#### Text provided
I’m a big fan of CreateSpace for many reasons. Print on demand sales on Amazon rock, as does the ability to buy one’s POD book at a reasonable price. CS’s phone customer service is fantastic, too. I love that they don’t charge change fees, so I can upload corrections to my books anytime I please.
What I don’t love is their shoddy, unpredictable printing quality. Two years ago, CS replaced a large order of multiple titles for us because of print issues that rendered the books unreadable. They explained that their books are printed at many different locations, and that some are better than others. That didn’t give us a lot of comfort. However, we soldiered on since print sales on Amazon are a trifle compared to our Kindle sales. (Most of our print book sales go through Lightning Source/Ingram, straight to the bookstores.)
Well, CS quality reared its ugly head again last week. I had submitted a 9×6 book, my new release Finding Harmony, and the proofs came back great. Not as good as the LSI/Ingram copies, but still perfectly fine. We approved the proof and my husband placed an order for one book, just to test quality.
Here’s what we got, side by side with the good quality proof on your right:
First, notice that the book on the left is not 9×6. It was cut to 8-3/4 x 6. That caused it to cut off the lower half of the G in Fagan in my name.
Net, notice that the colors aren’t true. The colors are much hotter in the book on the left. Distractingly so.
Now, here’s the inside:
While on the cover the bottom was truncated due to the decreased physical size to which the book was cut, on the inside it was the top. Notice the insufficient, crowded top margin? We all know that’s now how a book should look, and it isn’t how the book we submitted and proofed looked.
The really disturbing thing here is that we received this book as a pre-release order, something only placed by our biggest fans, and CS/Amazon didn’t know who we were. Anyone could have gotten –and probably did get– this crappy quality.
If, like us, they cared enough to call and ask for a replacement, they probably got one. Probably. I assume Amazon’s customer service didn’t/wouldn’t try to blame it on us, but I don’t know that for certain.
I do believe that it is highly likely most customers would chalk it up to indie publishing and decide we had submitted crap.
Well, we didn’t. We don’t. We will never.
########
#### Information shown
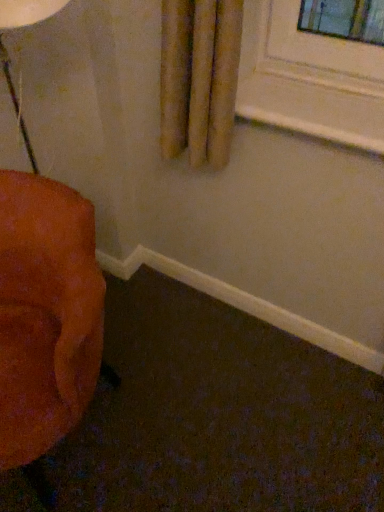
Question: Based on their positions, is white painted wood at upper center located to the left or right of velvet orange chair at left?

Choices:
 (A) right
 (B) left

Answer: (A)

Question: Do you think white painted wood at upper center is within velvet orange chair at left, or outside of it?

Choices:
 (A) outside
 (B) inside

Answer: (A)

Question: Based on their sizes in the image, would you say white painted wood at upper center is bigger or smaller than velvet orange chair at left?

Choices:
 (A) big
 (B) small

Answer: (B)

Question: From their relative heights in the image, would you say velvet orange chair at left is taller or shorter than white painted wood at upper center?

Choices:
 (A) tall
 (B) short

Answer: (A)

Question: From a real-world perspective, is velvet orange chair at left above or below white painted wood at upper center?

Choices:
 (A) above
 (B) below

Answer: (B)

Question: Looking at their shapes, would you say velvet orange chair at left is wider or thinner than white painted wood at upper center?

Choices:
 (A) wide
 (B) thin

Answer: (A)

Question: Considering the relative positions of velvet orange chair at left and white painted wood at upper center in the image provided, is velvet orange chair at left to the left or to the right of white painted wood at upper center?

Choices:
 (A) right
 (B) left

Answer: (B)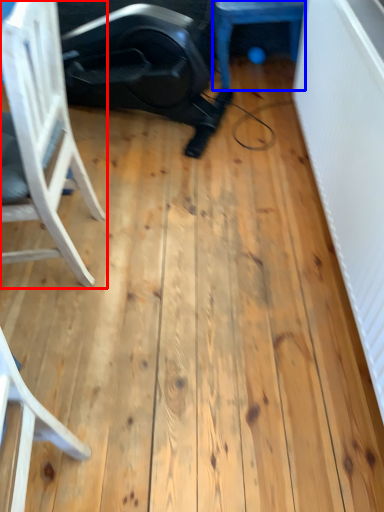
Question: Which of the following is the farthest to the observer, chair (highlighted by a red box) or furniture (highlighted by a blue box)?

Choices:
 (A) chair
 (B) furniture

Answer: (B)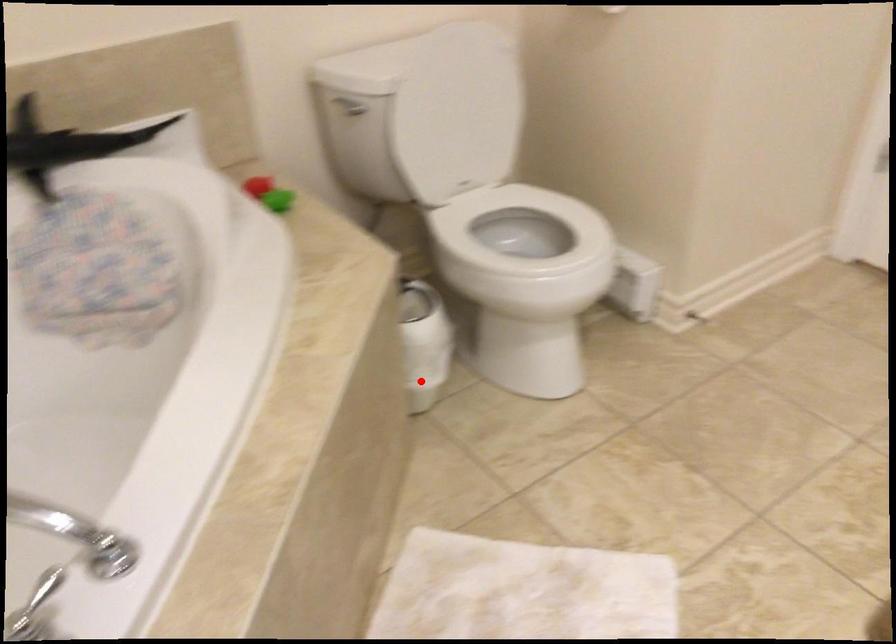
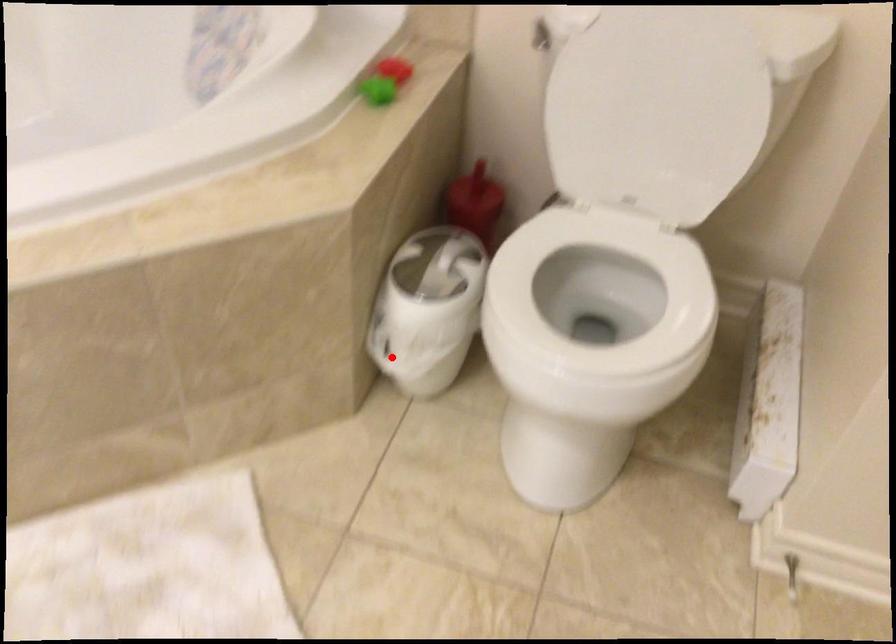
I am providing you with two images of the same scene from different viewpoints. A red point is marked on the first image and another point is marked on the second image. Is the marked point in image1 the same physical position as the marked point in image2?

Yes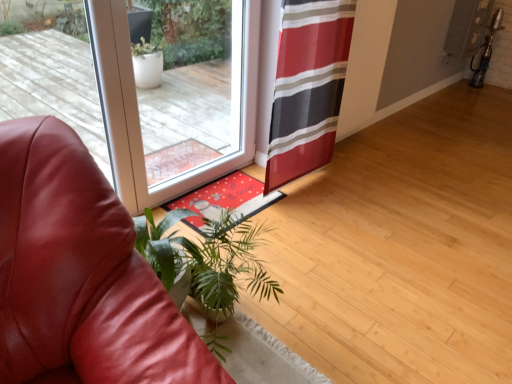
What do you see at coordinates (308, 87) in the screenshot?
I see `red and black striped curtain at center` at bounding box center [308, 87].

Measure the distance between point (66, 364) and camera.

Point (66, 364) and camera are 3.50 feet apart from each other.

Identify the location of green leafy plant at lower left. (x=208, y=257).

Is red and black striped curtain at center facing away from leather couch at lower left?

No, red and black striped curtain at center is not facing the opposite direction of leather couch at lower left.

Between red and black striped curtain at center and leather couch at lower left, which one has larger size?

With larger size is leather couch at lower left.

Considering the points (303, 73) and (85, 275), which point is in front, point (303, 73) or point (85, 275)?

Point (85, 275)

Considering the relative positions of red and black striped curtain at center and leather couch at lower left in the image provided, is red and black striped curtain at center in front of leather couch at lower left?

No.

Is red and black striped curtain at center positioned beyond the bounds of transparent glass door at center?

Absolutely, red and black striped curtain at center is external to transparent glass door at center.

Considering the sizes of objects red and black striped curtain at center and transparent glass door at center in the image provided, who is taller, red and black striped curtain at center or transparent glass door at center?

Standing taller between the two is transparent glass door at center.

Can you tell me how much green leafy plant at lower left and red and black striped curtain at center differ in facing direction?

green leafy plant at lower left and red and black striped curtain at center are facing 5.98 degrees away from each other.

Between green leafy plant at lower left and red and black striped curtain at center, which one appears on the right side from the viewer's perspective?

red and black striped curtain at center is more to the right.

Does point (222, 218) come farther from viewer compared to point (269, 149)?

No, (222, 218) is closer to viewer.

Between green leafy plant at lower left and red and black striped curtain at center, which one has larger width?

With larger width is green leafy plant at lower left.

Considering the sizes of objects transparent glass door at center and green leafy plant at lower left in the image provided, who is shorter, transparent glass door at center or green leafy plant at lower left?

green leafy plant at lower left.

From the picture: Is transparent glass door at center in front of or behind green leafy plant at lower left in the image?

In the image, transparent glass door at center appears behind green leafy plant at lower left.

Is transparent glass door at center bigger than green leafy plant at lower left?

Correct, transparent glass door at center is larger in size than green leafy plant at lower left.

Does transparent glass door at center have a greater width compared to green leafy plant at lower left?

No, transparent glass door at center is not wider than green leafy plant at lower left.

From a real-world perspective, is leather couch at lower left physically located above or below green leafy plant at lower left?

In terms of real-world spatial position, leather couch at lower left is above green leafy plant at lower left.

From the picture: Considering the sizes of objects leather couch at lower left and green leafy plant at lower left in the image provided, who is thinner, leather couch at lower left or green leafy plant at lower left?

green leafy plant at lower left.

Could you tell me if leather couch at lower left is facing green leafy plant at lower left?

No, leather couch at lower left is not aimed at green leafy plant at lower left.

Is the depth of green leafy plant at lower left greater than that of leather couch at lower left?

Yes, the depth of green leafy plant at lower left is greater than that of leather couch at lower left.

Considering the positions of objects green leafy plant at lower left and leather couch at lower left in the image provided, who is more to the right, green leafy plant at lower left or leather couch at lower left?

green leafy plant at lower left.

Which of these two, green leafy plant at lower left or leather couch at lower left, is smaller?

Smaller between the two is green leafy plant at lower left.

From the image's perspective, is transparent glass door at center positioned above or below red and black striped curtain at center?

Based on their image positions, transparent glass door at center is located beneath red and black striped curtain at center.

Considering the points (145, 96) and (288, 124), which point is in front, point (145, 96) or point (288, 124)?

The point (288, 124) is more forward.

Does transparent glass door at center appear on the right side of red and black striped curtain at center?

No.

How different are the orientations of transparent glass door at center and red and black striped curtain at center in degrees?

The angular difference between transparent glass door at center and red and black striped curtain at center is 1.91 degrees.

Locate an element on the screen. This screenshot has height=384, width=512. chair in front of the red and black striped curtain at center is located at coordinates (80, 274).

In the image, there is a transparent glass door at center. Where is `curtain above it (from the image's perspective)`? The width and height of the screenshot is (512, 384). curtain above it (from the image's perspective) is located at coordinates (308, 87).

Considering their positions, is red and black striped curtain at center positioned closer to leather couch at lower left than transparent glass door at center?

transparent glass door at center.

When comparing their distances from red and black striped curtain at center, does leather couch at lower left or transparent glass door at center seem closer?

transparent glass door at center.

Based on their spatial positions, is leather couch at lower left or green leafy plant at lower left closer to red and black striped curtain at center?

green leafy plant at lower left is positioned closer to the anchor red and black striped curtain at center.

Considering their positions, is red and black striped curtain at center positioned further to green leafy plant at lower left than leather couch at lower left?

The object further to green leafy plant at lower left is red and black striped curtain at center.

Based on the photo, based on their spatial positions, is transparent glass door at center or leather couch at lower left closer to red and black striped curtain at center?

transparent glass door at center lies closer to red and black striped curtain at center than the other object.

When comparing their distances from transparent glass door at center, does red and black striped curtain at center or leather couch at lower left seem further?

leather couch at lower left.

Based on their spatial positions, is green leafy plant at lower left or leather couch at lower left further from transparent glass door at center?

Among the two, leather couch at lower left is located further to transparent glass door at center.

When comparing their distances from transparent glass door at center, does leather couch at lower left or red and black striped curtain at center seem closer?

Based on the image, red and black striped curtain at center appears to be nearer to transparent glass door at center.

The width and height of the screenshot is (512, 384). Identify the location of door located between leather couch at lower left and red and black striped curtain at center in the depth direction. (139, 88).

The height and width of the screenshot is (384, 512). I want to click on houseplant between leather couch at lower left and red and black striped curtain at center from front to back, so click(208, 257).

You are a GUI agent. You are given a task and a screenshot of the screen. Output one action in this format:
    pyautogui.click(x=<x>, y=<y>)
    Task: Click on the door between red and black striped curtain at center and green leafy plant at lower left vertically
    
    Given the screenshot: What is the action you would take?
    pyautogui.click(x=139, y=88)

Locate an element on the screen. houseplant located between leather couch at lower left and transparent glass door at center in the depth direction is located at coordinates (208, 257).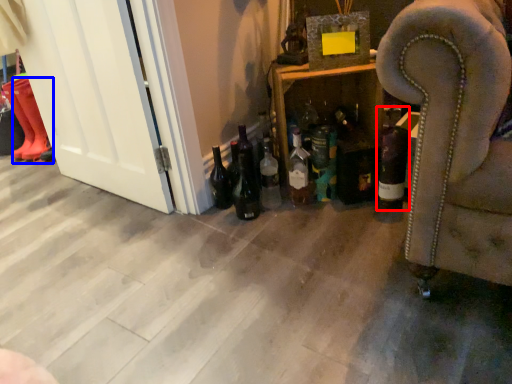
Question: Among these objects, which one is farthest to the camera, bottle (highlighted by a red box) or boot (highlighted by a blue box)?

Choices:
 (A) bottle
 (B) boot

Answer: (B)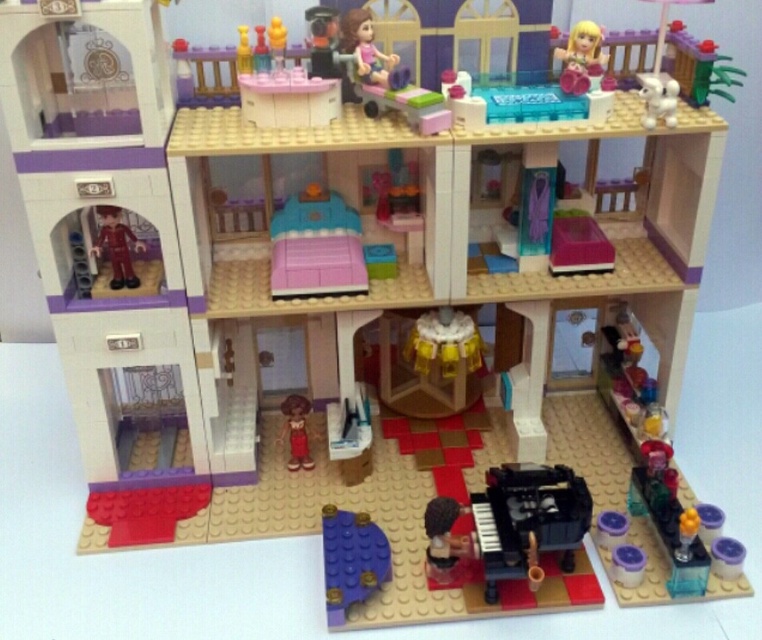
Question: Does blonde hair doll at upper center appear on the left side of translucent blue plastic vase at upper center?

Choices:
 (A) yes
 (B) no

Answer: (B)

Question: Considering the real-world distances, which object is closest to the shiny red suit at left?

Choices:
 (A) smooth brown hair at lower center
 (B) pink matte bed at center

Answer: (B)

Question: Which of these objects is positioned farthest from the matte pink dress at upper center?

Choices:
 (A) matte brown doll at center
 (B) purple matte plate at lower center

Answer: (B)

Question: Which of these objects is positioned closest to the matte brown doll at center?

Choices:
 (A) matte pink dress at upper center
 (B) blonde hair doll at upper center

Answer: (A)

Question: Does purple matte plate at lower center have a greater width compared to blonde hair doll at upper center?

Choices:
 (A) yes
 (B) no

Answer: (A)

Question: Is smooth brown hair at lower center to the right of matte pink dress at upper center from the viewer's perspective?

Choices:
 (A) yes
 (B) no

Answer: (A)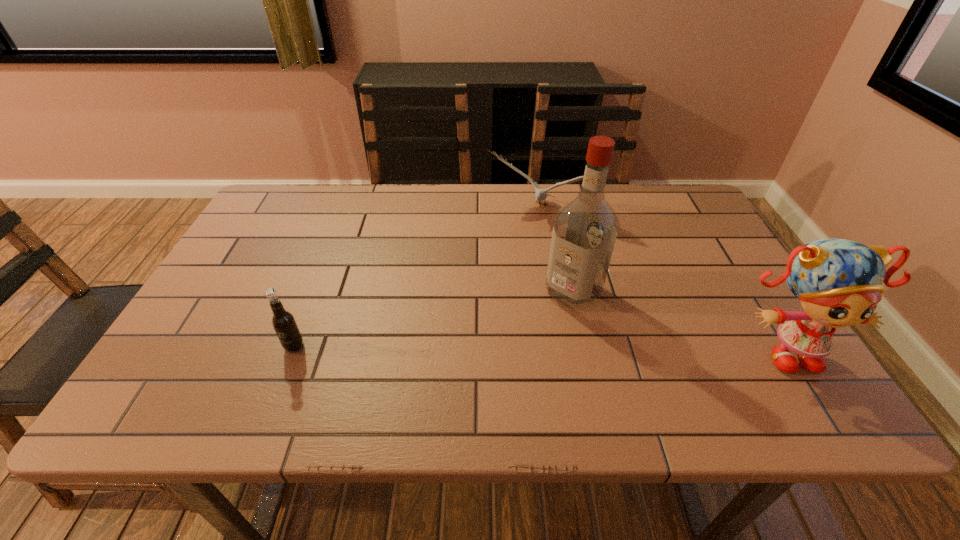
Find the location of a particular element. The width and height of the screenshot is (960, 540). vacant space at the left edge of the desktop is located at coordinates (204, 309).

In order to click on vacant region at the right edge in this screenshot , I will do `click(759, 340)`.

In the image, there is a desktop. Identify the location of vacant space at the far left corner. (268, 211).

At what (x,y) coordinates should I click in order to perform the action: click on blank space at the near left corner. Please return your answer as a coordinate pair (x, y). The width and height of the screenshot is (960, 540). Looking at the image, I should click on (205, 375).

The image size is (960, 540). Identify the location of vacant point at the far right corner. (671, 216).

I want to click on blank space at the near right corner, so click(760, 346).

Where is `empty space that is in between the tallest object and the rightmost object`? empty space that is in between the tallest object and the rightmost object is located at coordinates (679, 320).

Locate an element on the screen. free spot between the doll and the gull is located at coordinates (661, 279).

Locate an element on the screen. free spot between the doll and the gull is located at coordinates (661, 279).

In order to click on free spot between the leftmost object and the doll in this screenshot , I will do [539, 347].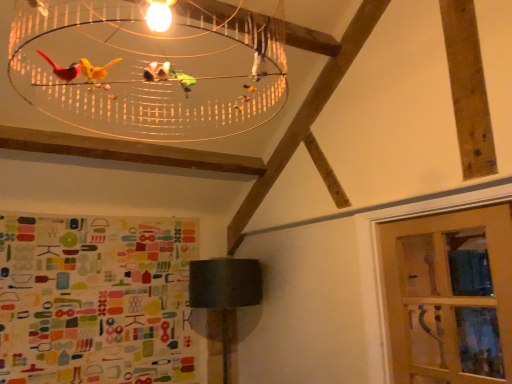
Question: Is translucent plastic birdcage at upper center placed right next to clear glass door at lower right?

Choices:
 (A) no
 (B) yes

Answer: (A)

Question: Is clear glass door at lower right completely or partially inside translucent plastic birdcage at upper center?

Choices:
 (A) yes
 (B) no

Answer: (B)

Question: Is translucent plastic birdcage at upper center not near clear glass door at lower right?

Choices:
 (A) yes
 (B) no

Answer: (A)

Question: Is translucent plastic birdcage at upper center taller than clear glass door at lower right?

Choices:
 (A) no
 (B) yes

Answer: (A)

Question: Can you confirm if translucent plastic birdcage at upper center is bigger than clear glass door at lower right?

Choices:
 (A) no
 (B) yes

Answer: (B)

Question: Considering their positions, is clear glass door at lower right located in front of or behind translucent plastic birdcage at upper center?

Choices:
 (A) front
 (B) behind

Answer: (B)

Question: From a real-world perspective, relative to translucent plastic birdcage at upper center, is clear glass door at lower right vertically above or below?

Choices:
 (A) below
 (B) above

Answer: (A)

Question: In terms of height, does clear glass door at lower right look taller or shorter compared to translucent plastic birdcage at upper center?

Choices:
 (A) short
 (B) tall

Answer: (B)

Question: Visually, is clear glass door at lower right positioned to the left or to the right of translucent plastic birdcage at upper center?

Choices:
 (A) right
 (B) left

Answer: (A)

Question: From the image's perspective, is matte black lampshade at lower center positioned above or below clear glass door at lower right?

Choices:
 (A) below
 (B) above

Answer: (A)

Question: Based on their positions, is matte black lampshade at lower center located to the left or right of clear glass door at lower right?

Choices:
 (A) left
 (B) right

Answer: (A)

Question: Does point (223, 342) appear closer or farther from the camera than point (466, 382)?

Choices:
 (A) farther
 (B) closer

Answer: (B)

Question: From their relative heights in the image, would you say matte black lampshade at lower center is taller or shorter than clear glass door at lower right?

Choices:
 (A) tall
 (B) short

Answer: (A)

Question: Is point (47, 62) positioned closer to the camera than point (394, 281)?

Choices:
 (A) closer
 (B) farther

Answer: (A)

Question: From the image's perspective, relative to clear glass door at lower right, is translucent plastic birdcage at upper center above or below?

Choices:
 (A) above
 (B) below

Answer: (A)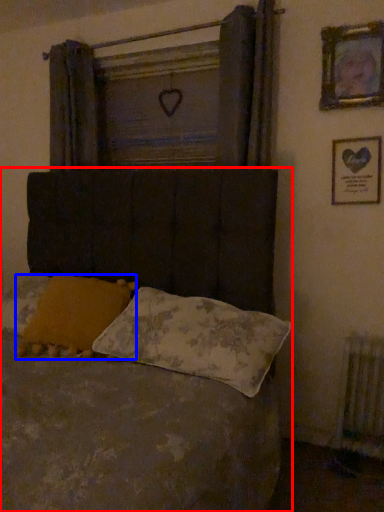
Question: Which of the following is the farthest to the observer, bed (highlighted by a red box) or pillow (highlighted by a blue box)?

Choices:
 (A) bed
 (B) pillow

Answer: (B)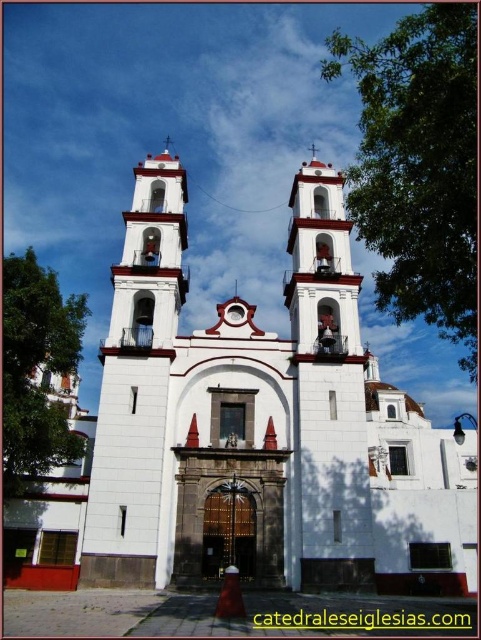
Question: Which point appears closest to the camera in this image?

Choices:
 (A) (399, 429)
 (B) (303, 333)

Answer: (B)

Question: Which object appears farthest from the camera in this image?

Choices:
 (A) white stucco bell tower at center
 (B) white stucco church at center

Answer: (A)

Question: Is white stucco church at center above white stucco bell tower at center?

Choices:
 (A) no
 (B) yes

Answer: (A)

Question: Is white stucco church at center above white stucco bell tower at center?

Choices:
 (A) no
 (B) yes

Answer: (A)

Question: Is white stucco church at center positioned behind white stucco bell tower at center?

Choices:
 (A) yes
 (B) no

Answer: (B)

Question: Which object appears farthest from the camera in this image?

Choices:
 (A) white stucco bell tower at center
 (B) white stucco church at center

Answer: (A)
########
What to work on:
Copy verbatim the passage of the CreateSpace print-quality post starting with "What I don’t" and going on through "to the bookstores.)".

Written response:
What I don’t love is their shoddy, unpredictable printing quality. Two years ago, CS replaced a large order of multiple titles for us because of print issues that rendered the books unreadable. They explained that their books are printed at many different locations, and that some are better than others. That didn’t give us a lot of comfort. However, we soldiered on since print sales on Amazon are a trifle compared to our Kindle sales. (Most of our print book sales go through Lightning Source/Ingram, straight to the bookstores.)